そこで、新しいタイプの通信制大学の大学案内を2カ所取り寄せました。ソフトバンク系のサイバー大学とドワンゴ系のZEN大学です。
さて、その2つの大学の共通点は、インターネットにつながれば日本中どこでも授業が受けられるフルオンライン大学です。従来の通信制大学と違って、ビデオ会議が動作可能なパソコン、スマホ、タブレット端末が教室そのものです。
また、放送大学と違って、時間を問わないオンデマンド講義です。スクーリングはございません。最大のメリットは入学試験たる学力検査がないことです。それは、どこでもいいから高校を卒業さえしていれば、誰でも入学ができます。ただし他大学在学中は二重学籍が禁止されています。

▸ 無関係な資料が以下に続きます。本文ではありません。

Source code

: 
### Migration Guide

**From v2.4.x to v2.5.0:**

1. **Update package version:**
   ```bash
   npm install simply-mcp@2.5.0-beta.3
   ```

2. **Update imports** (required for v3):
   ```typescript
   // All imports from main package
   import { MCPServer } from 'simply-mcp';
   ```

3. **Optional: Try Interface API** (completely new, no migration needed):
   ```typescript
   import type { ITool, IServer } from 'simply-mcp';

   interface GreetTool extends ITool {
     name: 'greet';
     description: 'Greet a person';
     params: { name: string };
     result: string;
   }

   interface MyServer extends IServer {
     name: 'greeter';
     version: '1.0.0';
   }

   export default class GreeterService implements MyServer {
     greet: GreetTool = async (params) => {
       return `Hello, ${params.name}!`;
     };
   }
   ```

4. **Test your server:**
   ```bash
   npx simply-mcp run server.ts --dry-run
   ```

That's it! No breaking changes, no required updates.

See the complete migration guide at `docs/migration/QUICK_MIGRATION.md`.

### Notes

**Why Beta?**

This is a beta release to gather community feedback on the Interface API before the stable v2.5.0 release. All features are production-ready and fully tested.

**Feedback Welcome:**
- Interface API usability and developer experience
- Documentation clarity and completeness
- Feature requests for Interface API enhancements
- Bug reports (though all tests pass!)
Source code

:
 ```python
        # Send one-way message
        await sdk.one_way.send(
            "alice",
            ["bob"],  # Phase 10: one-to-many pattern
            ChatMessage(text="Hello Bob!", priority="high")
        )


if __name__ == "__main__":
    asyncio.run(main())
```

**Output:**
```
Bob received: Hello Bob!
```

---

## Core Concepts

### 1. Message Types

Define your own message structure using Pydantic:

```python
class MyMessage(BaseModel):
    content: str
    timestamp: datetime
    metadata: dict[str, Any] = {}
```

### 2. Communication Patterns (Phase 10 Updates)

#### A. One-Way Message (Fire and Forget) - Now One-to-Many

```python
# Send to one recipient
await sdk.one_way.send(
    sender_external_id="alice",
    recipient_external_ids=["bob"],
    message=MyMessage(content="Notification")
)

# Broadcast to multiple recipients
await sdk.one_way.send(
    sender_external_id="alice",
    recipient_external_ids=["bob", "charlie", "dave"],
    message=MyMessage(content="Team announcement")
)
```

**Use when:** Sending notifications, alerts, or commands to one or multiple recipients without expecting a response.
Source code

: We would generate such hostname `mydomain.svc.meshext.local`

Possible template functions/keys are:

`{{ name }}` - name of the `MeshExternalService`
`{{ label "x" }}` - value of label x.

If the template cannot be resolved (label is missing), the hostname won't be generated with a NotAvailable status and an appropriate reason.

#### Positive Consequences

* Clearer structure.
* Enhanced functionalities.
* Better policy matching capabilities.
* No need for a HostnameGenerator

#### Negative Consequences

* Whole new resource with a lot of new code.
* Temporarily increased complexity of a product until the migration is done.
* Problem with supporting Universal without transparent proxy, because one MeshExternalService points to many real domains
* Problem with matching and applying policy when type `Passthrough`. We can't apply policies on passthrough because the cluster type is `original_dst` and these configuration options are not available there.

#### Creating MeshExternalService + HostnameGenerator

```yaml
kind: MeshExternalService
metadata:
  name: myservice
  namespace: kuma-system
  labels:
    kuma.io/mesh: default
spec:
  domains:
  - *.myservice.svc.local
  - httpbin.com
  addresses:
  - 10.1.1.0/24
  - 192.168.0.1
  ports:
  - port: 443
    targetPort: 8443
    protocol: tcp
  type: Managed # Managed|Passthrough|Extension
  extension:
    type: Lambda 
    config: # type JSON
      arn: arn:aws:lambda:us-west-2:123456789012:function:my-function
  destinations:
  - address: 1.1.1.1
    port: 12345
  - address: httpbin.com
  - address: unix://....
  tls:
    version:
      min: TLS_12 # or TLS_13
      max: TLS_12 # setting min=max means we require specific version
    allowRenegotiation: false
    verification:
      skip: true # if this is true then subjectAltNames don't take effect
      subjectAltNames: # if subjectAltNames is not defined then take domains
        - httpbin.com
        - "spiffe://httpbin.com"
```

反対に2つの大学の相違点は、それぞれの親会社の意向が現れていて、共にAIを含むIT技術をコアとしながらも、サイバー大学はビジネス系、ZEN大学はクリエイティブ系です。また、授業料はサイバー大学が1単位2万2千円の4年間卒業まで約270万円強です。
ZEN大学は年間38万円で、4年間卒業まで152万円です。それだけ見ればサイバー大学が高いかもしれませんが、国公立を含む一般的な大学よりは安いです。募集定員はサイバー大学は正課生1年次入学で800人、ZEN大学が初年度定員が5千人です。ZEN大学の定員が多いのは、入試制度がないからではなく、国からの補助金をもらわない私立大学だからです。
サイバー大学とZEN大学の共通するデメリットと注意点は2つで、学歴が評価されないことと卒業が難しいことです。学歴が評価されないのは、大学での教育内容ではなく入試の偏差値によるものです。要するに、大学名イコール高校卒業するまでの評価です。
それを打破するために両大学がどう発展するかにかかっています。次に卒業が難しいのは私大医学部と同じく学費稼ぎが理由かもしれません。もっとも、医学部の場合は卒業後に医師国家試験を受験するので、国試に合格する学力がなければ進級も卒業もできないでしょう。
両大学の場合は、入試なしで社会人にも門戸を広げる代わりに、即戦力を身につけるため卒業が難しくなっています。大学に入ったら遊べるといった常識は通用しません。
それでもそれらの大学で勉強したいのなら、大卒者は学士編入制度を利用してみてください。2年で卒業できます。また、その分学費が安くなります。めでたく卒業したときは、履歴書に記載できる本物の大卒として再就職したり大学院進学したり医学部の学士編入試験が受けられるなどのメリットがあります。
医学部の学士編入試験は一般入試よりも難しくなりますが、複数の低学費たる国立大学入試が受けられます。これからは学校教育制度も自分自身も変わっていかなければなりません。